#### Text segment:
==========

As a closure to my purchase of the various incarnations of GIG, I decided to analyze the many purchases and subsequent sale of the shares that became part of a final sale. Analyzing successes is easy. Being willing to analyze the ups and the downs is more difficult, but more enlightening. Here’s a quick review of the consequences of Long Term Buy and Hold of the stock of GigPeak, which had been GigOptix, which had been Lumera, which had been part of MicroVision.
Want to watch someone’s eyes roll back in boredom? Tell them you have a spreadsheet with over 30 years of trading history chronicled, ready to be sliced and sorted and studied. Hey, it’s what I do. If you tuned out, I’m not surprised. If you’re trying to learn about investing, here is a real world example of patience, a good idea, and someone else’s success.

==========

Please list every company name the investing text gives in tracing the history of the stock, from its most recent name back to the company it had been part of.

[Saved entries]
==========

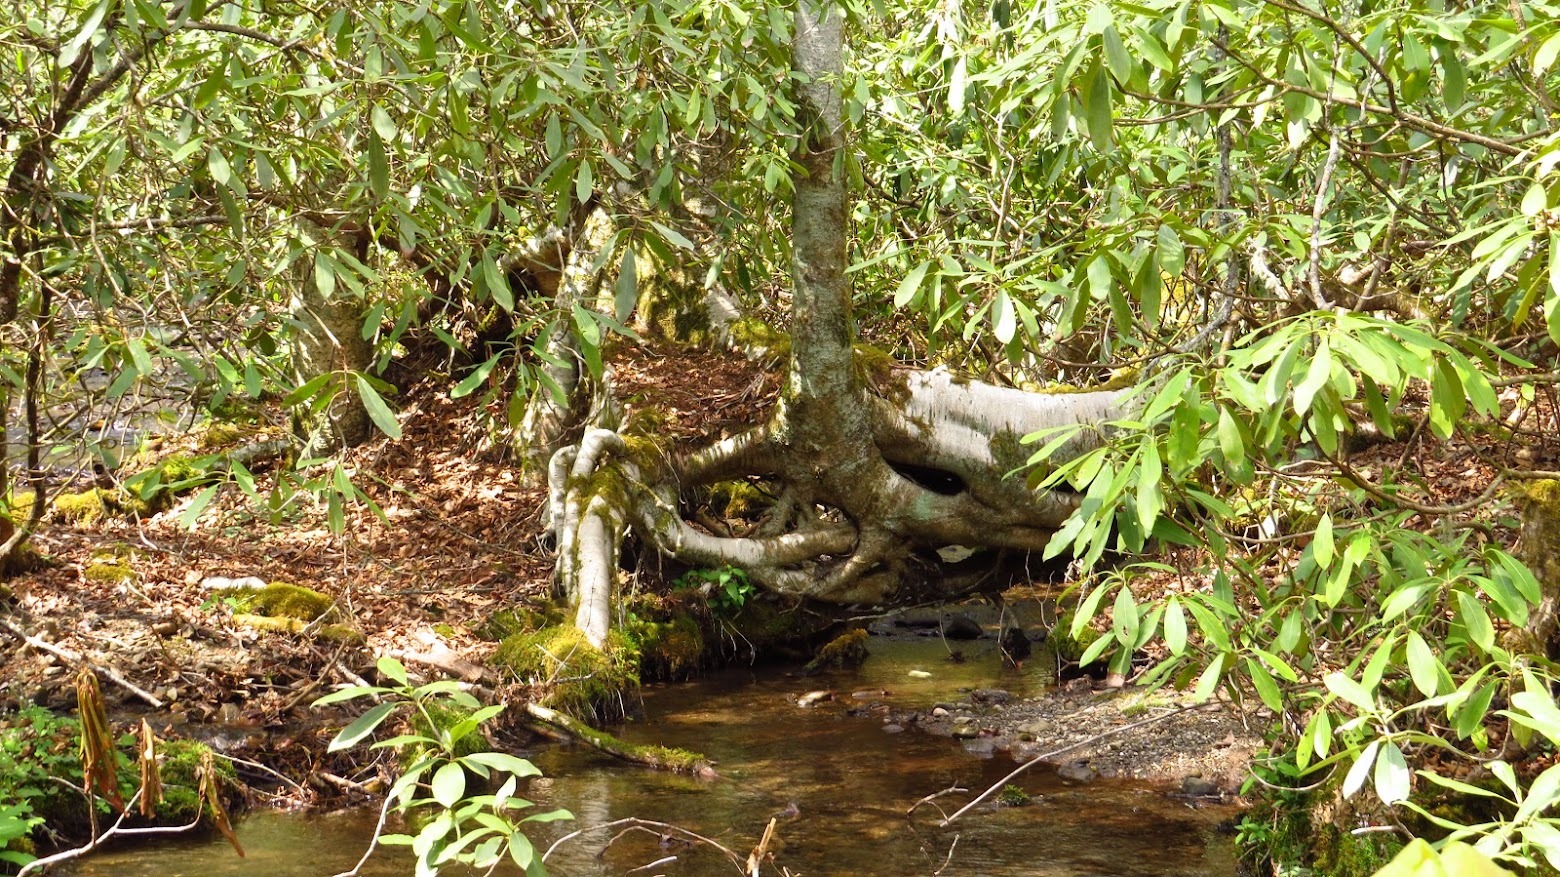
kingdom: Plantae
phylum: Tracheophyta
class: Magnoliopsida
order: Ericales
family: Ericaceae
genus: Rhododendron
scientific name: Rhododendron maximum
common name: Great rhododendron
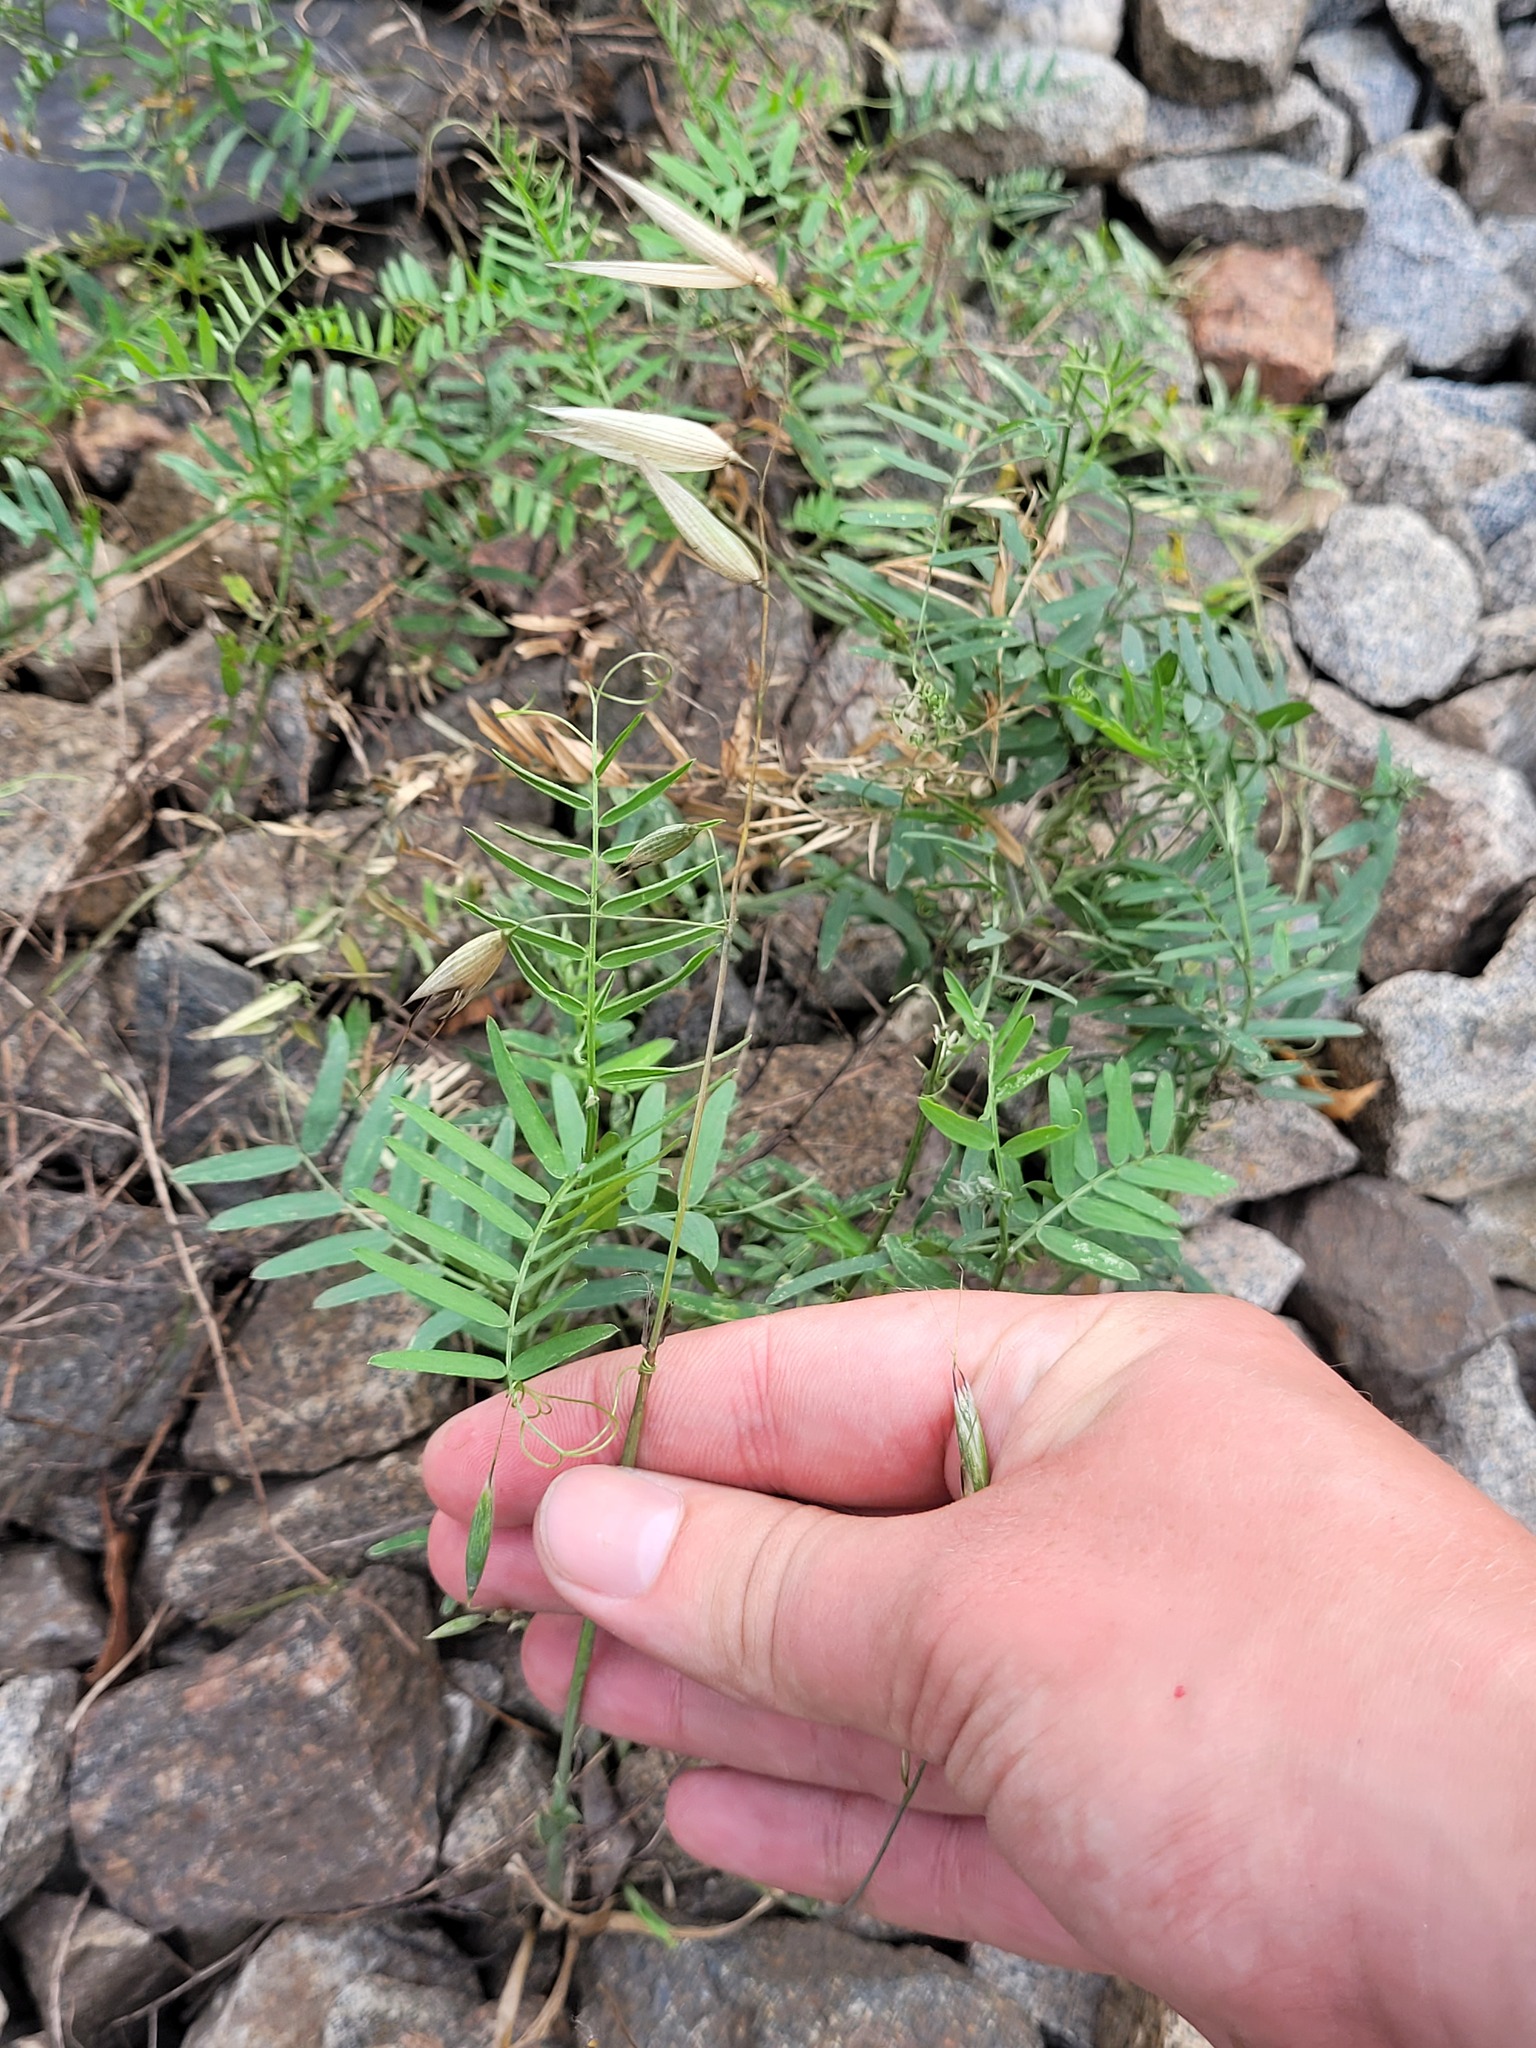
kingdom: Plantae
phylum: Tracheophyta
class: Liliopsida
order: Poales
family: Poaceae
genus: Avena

==========

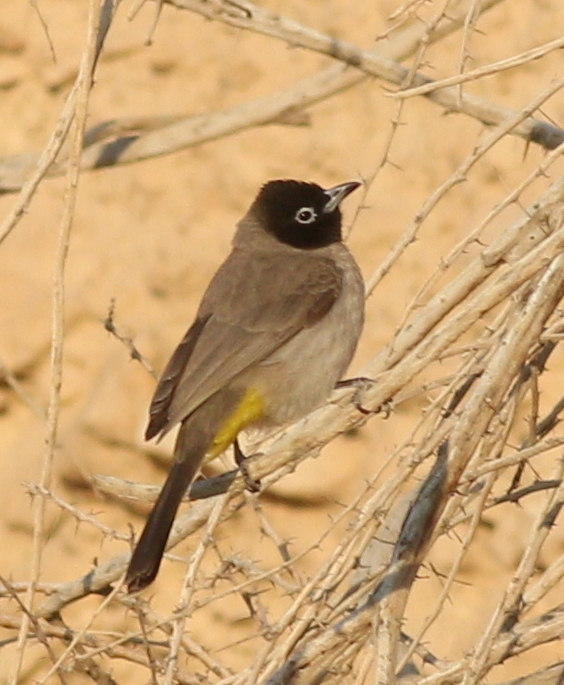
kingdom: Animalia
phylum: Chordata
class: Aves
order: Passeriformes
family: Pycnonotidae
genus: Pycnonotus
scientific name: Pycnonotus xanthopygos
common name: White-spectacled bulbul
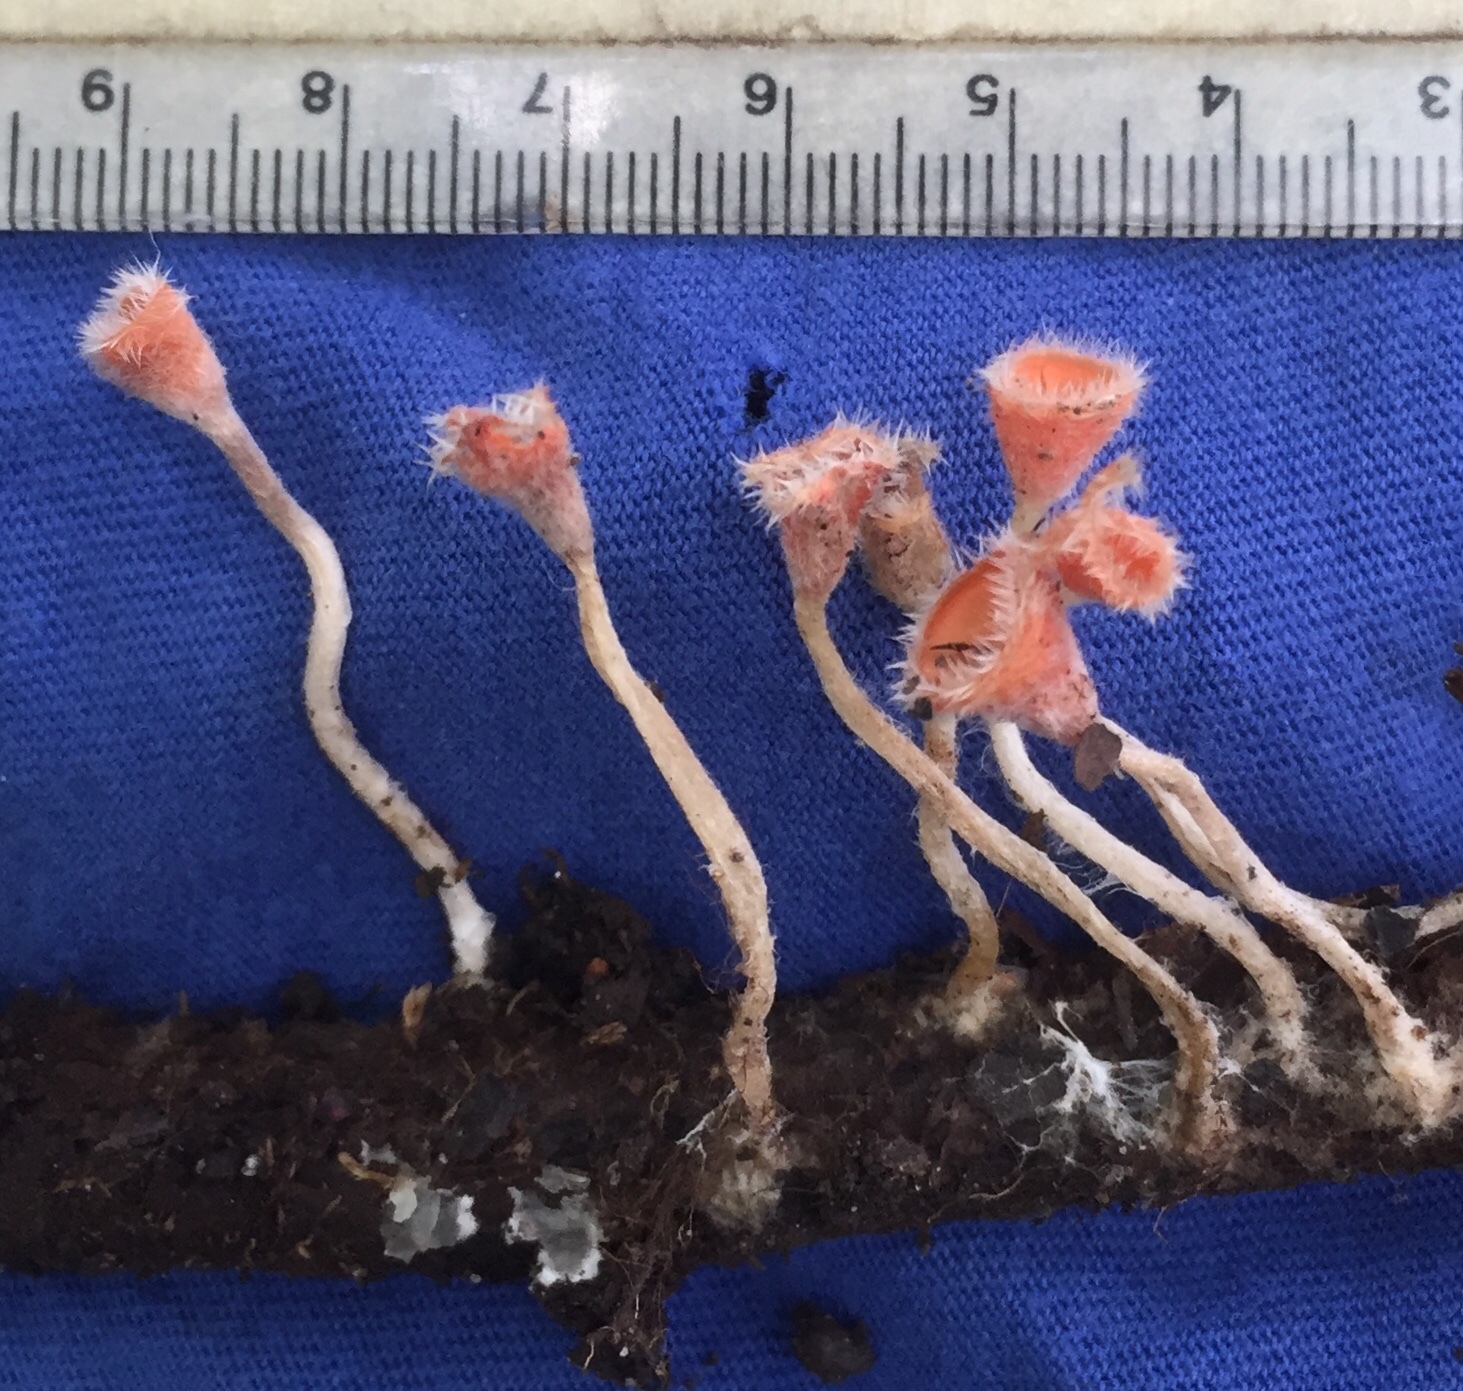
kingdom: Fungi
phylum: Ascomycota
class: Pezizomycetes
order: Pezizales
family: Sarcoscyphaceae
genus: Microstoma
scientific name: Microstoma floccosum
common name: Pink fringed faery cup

==========

#### Response to the task:
GigPeak, GigOptix, Lumera, MicroVision